§ **Page excerpt**
No. 380, Docket 24374.United States Court of Appeals, Second Circuit.Submitted April 12, 1957.
Decided May 15, 1957.
Milton S. Harrison, New York City, for petitioner.
Milbank, Tweed, Hope Hadley, New York City (A. Donald MacKinnon and Edward J. Reilly, Jr., New York City, of counsel), for respondent New York Stock Exchange.
Thomas G. Meeker, Gen. Counsel, David Ferber, Asst. Gen. Counsel, and Joseph B. Gildenhorn, Atty., Securities and Exchange Commission, Washington, D.C., for respondent Securities and Exchange Commission.
Before MEDINA and WATERMAN, Circuit Judges, and LEIBELL, District Judge.
MEDINA, Circuit Judge.
Petitioner, the Exchange Buffet Corporation, seeks to have us set aside an order of the SEC, granting an application by the New York Stock Exchange, pursuant to the provisions of Section 12(d) of the Securities Exchange Act of 1934, 15 U.S.C.A. § 7 l(d), and Rule X-12D2-1 (17 C.F.R. § 240, 12d2-1), to strike petitioner’s capital stock from listing and registration on the New York Stock Exchange. The SEC found that the rules of the New York Stock Exchange relating to delisting had been complied with and that the application should be granted without the imposition of any terms or conditions.

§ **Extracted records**
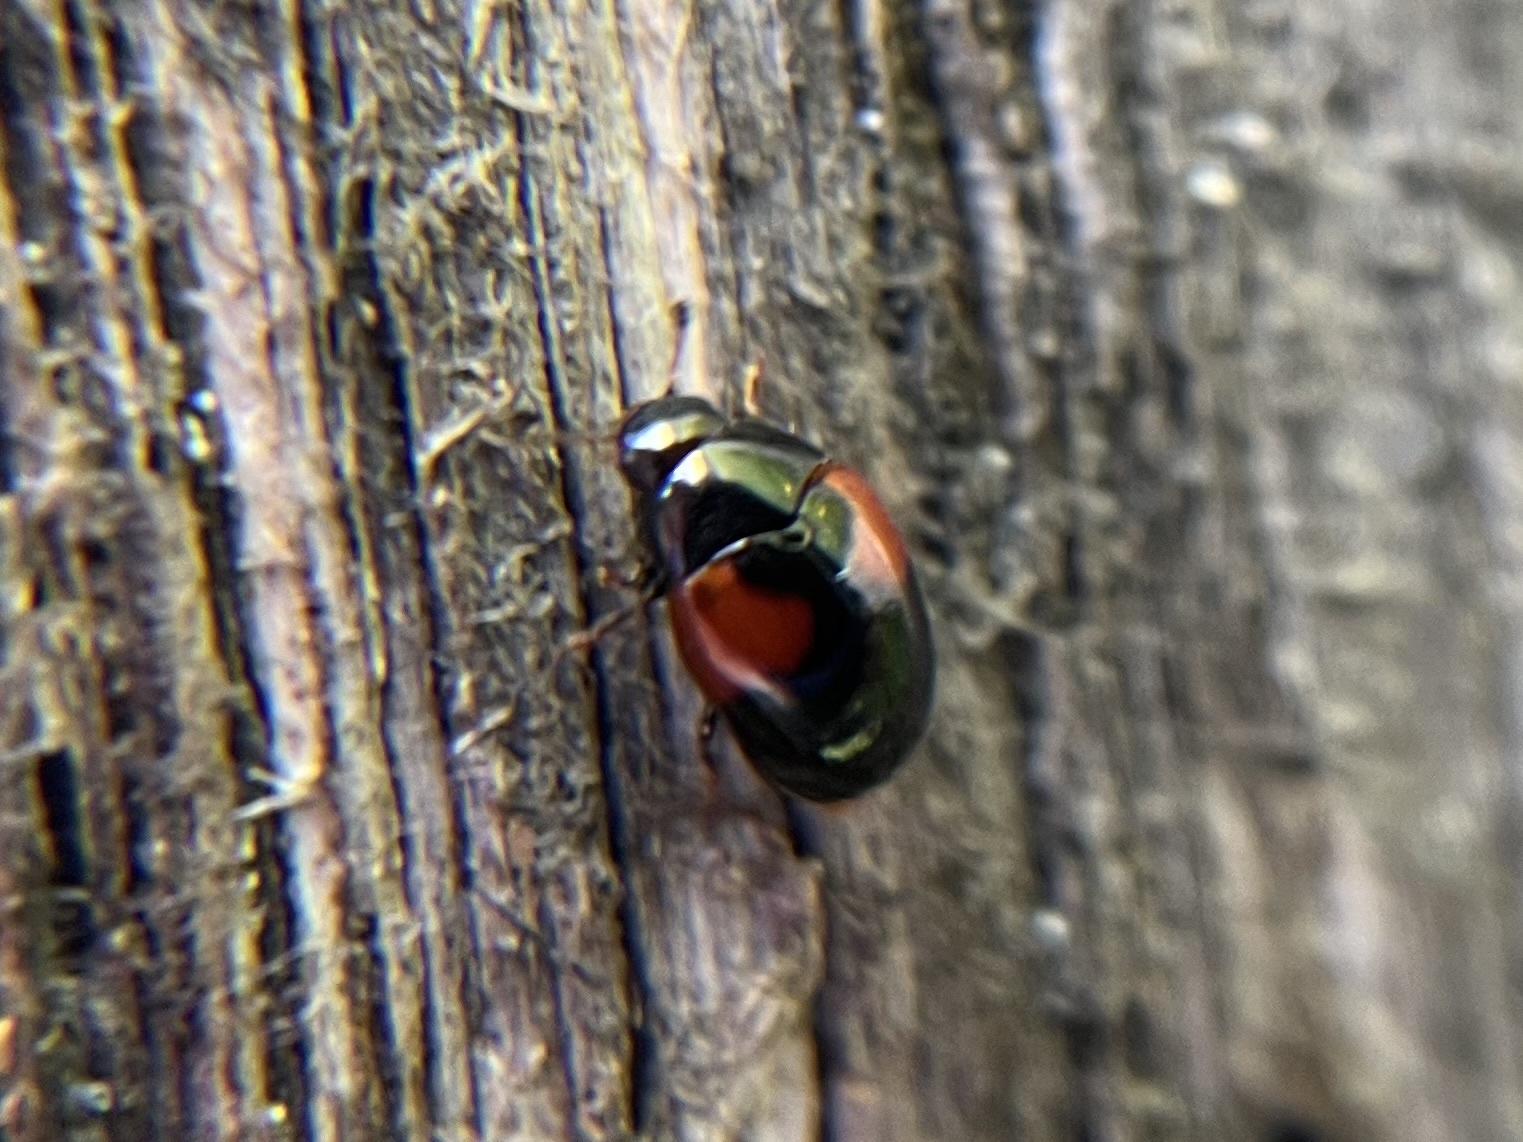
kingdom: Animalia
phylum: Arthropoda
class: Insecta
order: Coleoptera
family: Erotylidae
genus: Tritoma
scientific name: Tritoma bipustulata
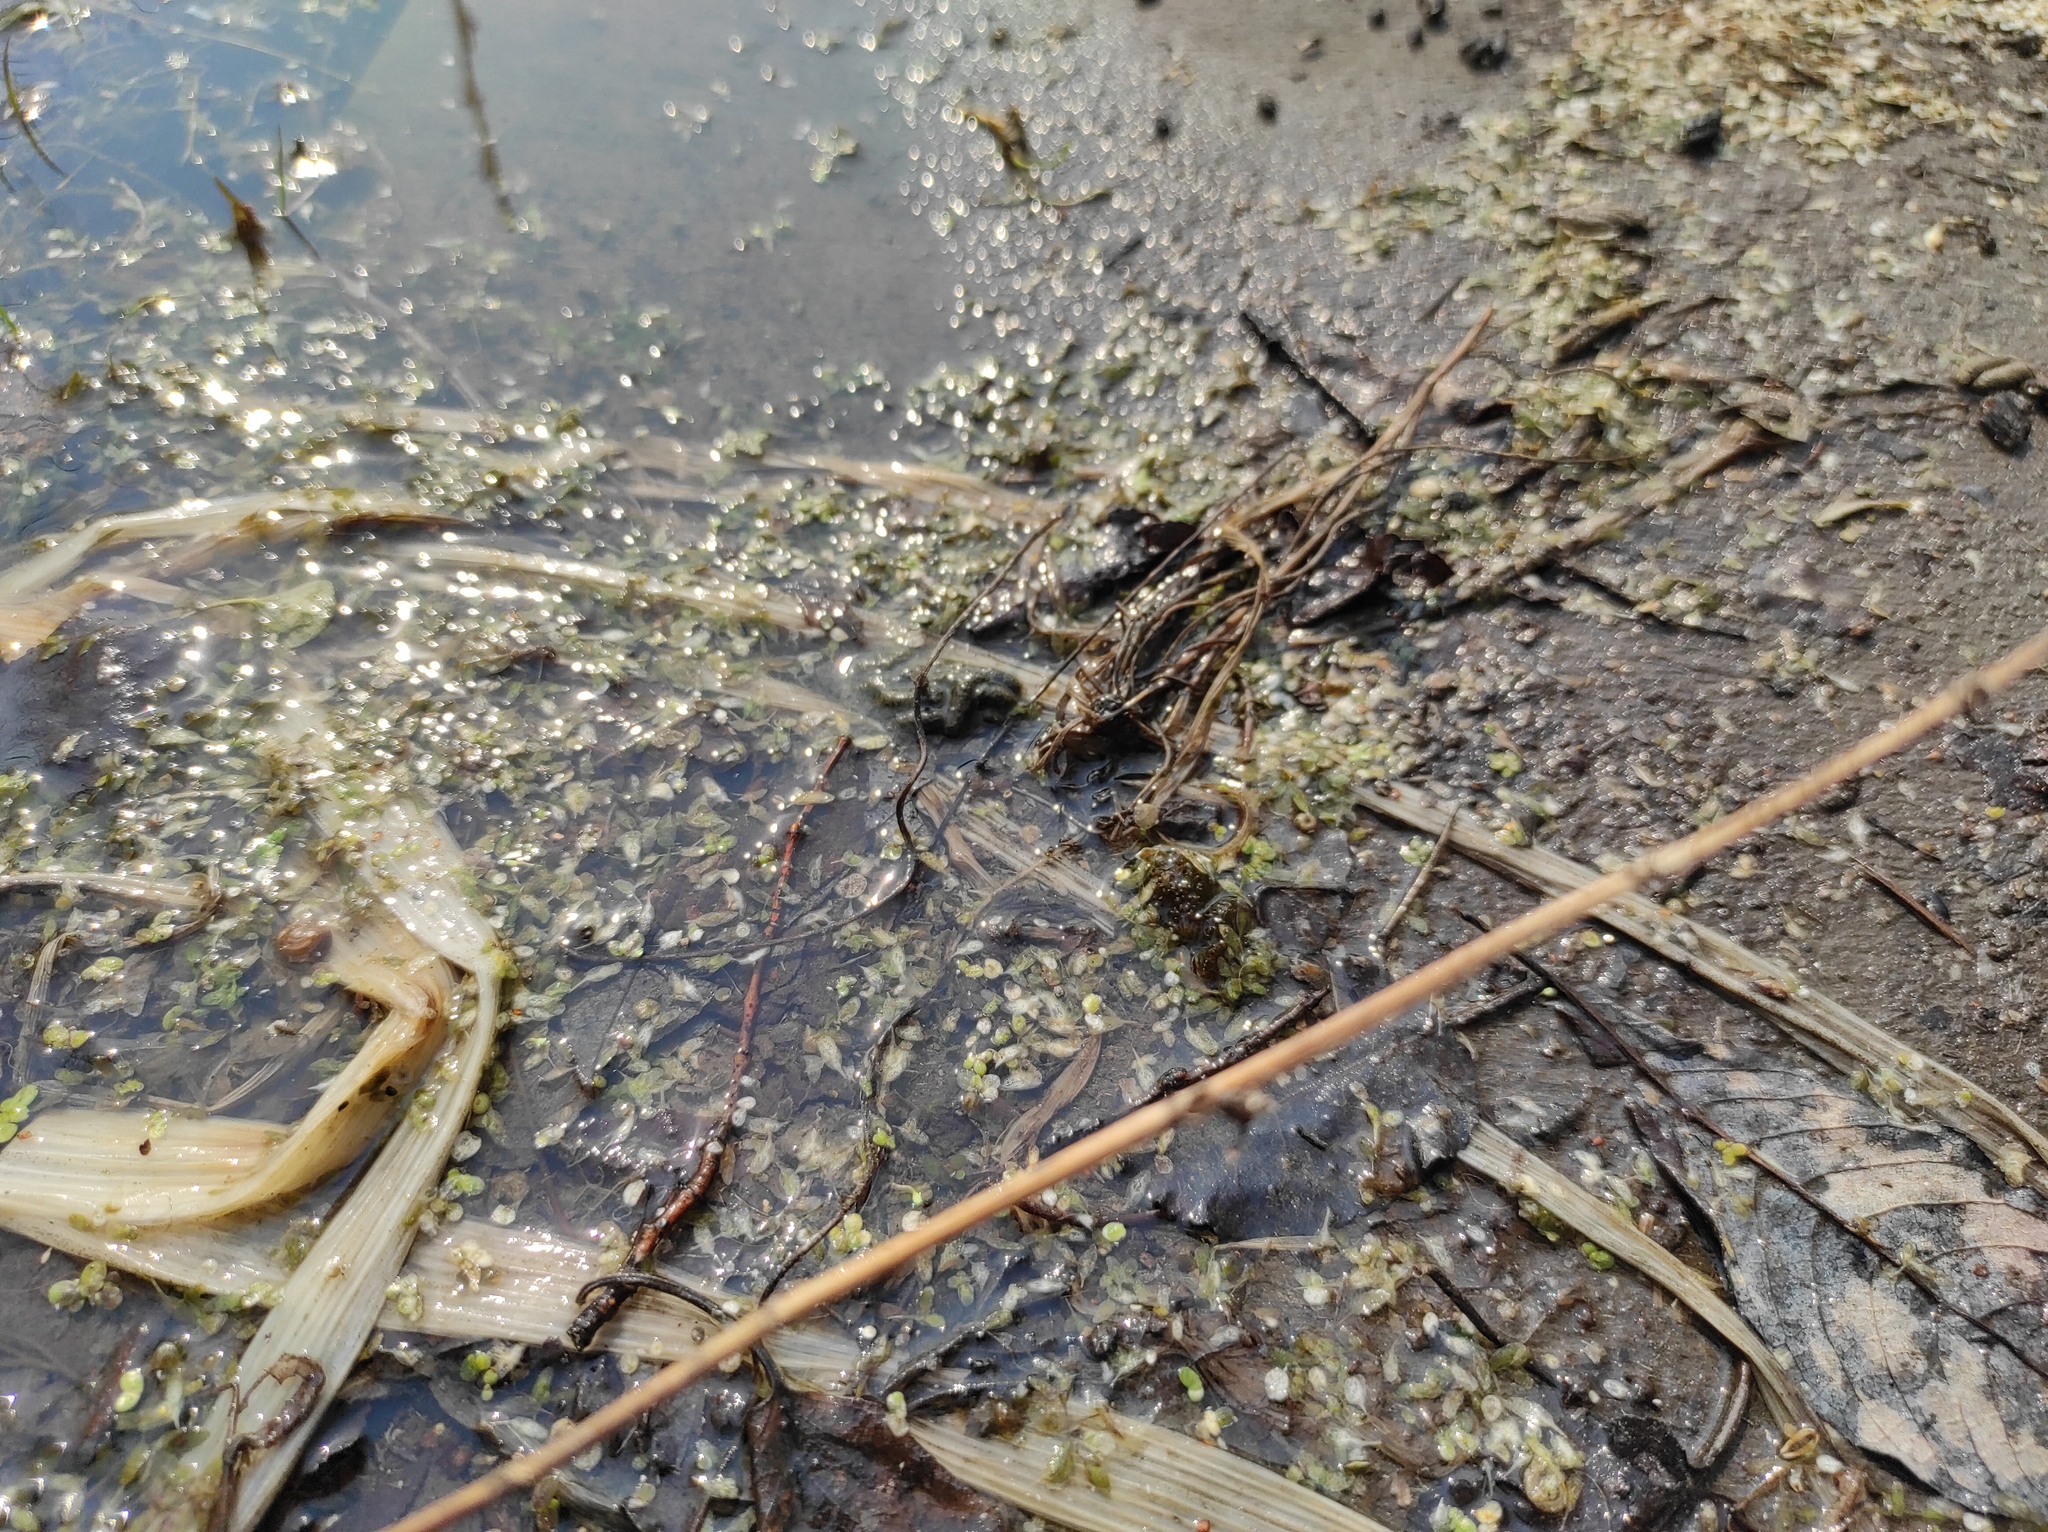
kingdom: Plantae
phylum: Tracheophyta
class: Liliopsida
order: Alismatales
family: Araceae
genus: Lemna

§ **Direction**
Please copy the court opinion starting with "Milton S. Harrison, New" and going on through "and Exchange Commission.", replacing each "respondent" with "appellee".

§ **Written solution**
Milton S. Harrison, New York City, for petitioner.
Milbank, Tweed, Hope Hadley, New York City (A. Donald MacKinnon and Edward J. Reilly, Jr., New York City, of counsel), for appellee New York Stock Exchange.
Thomas G. Meeker, Gen. Counsel, David Ferber, Asst. Gen. Counsel, and Joseph B. Gildenhorn, Atty., Securities and Exchange Commission, Washington, D.C., for appellee Securities and Exchange Commission.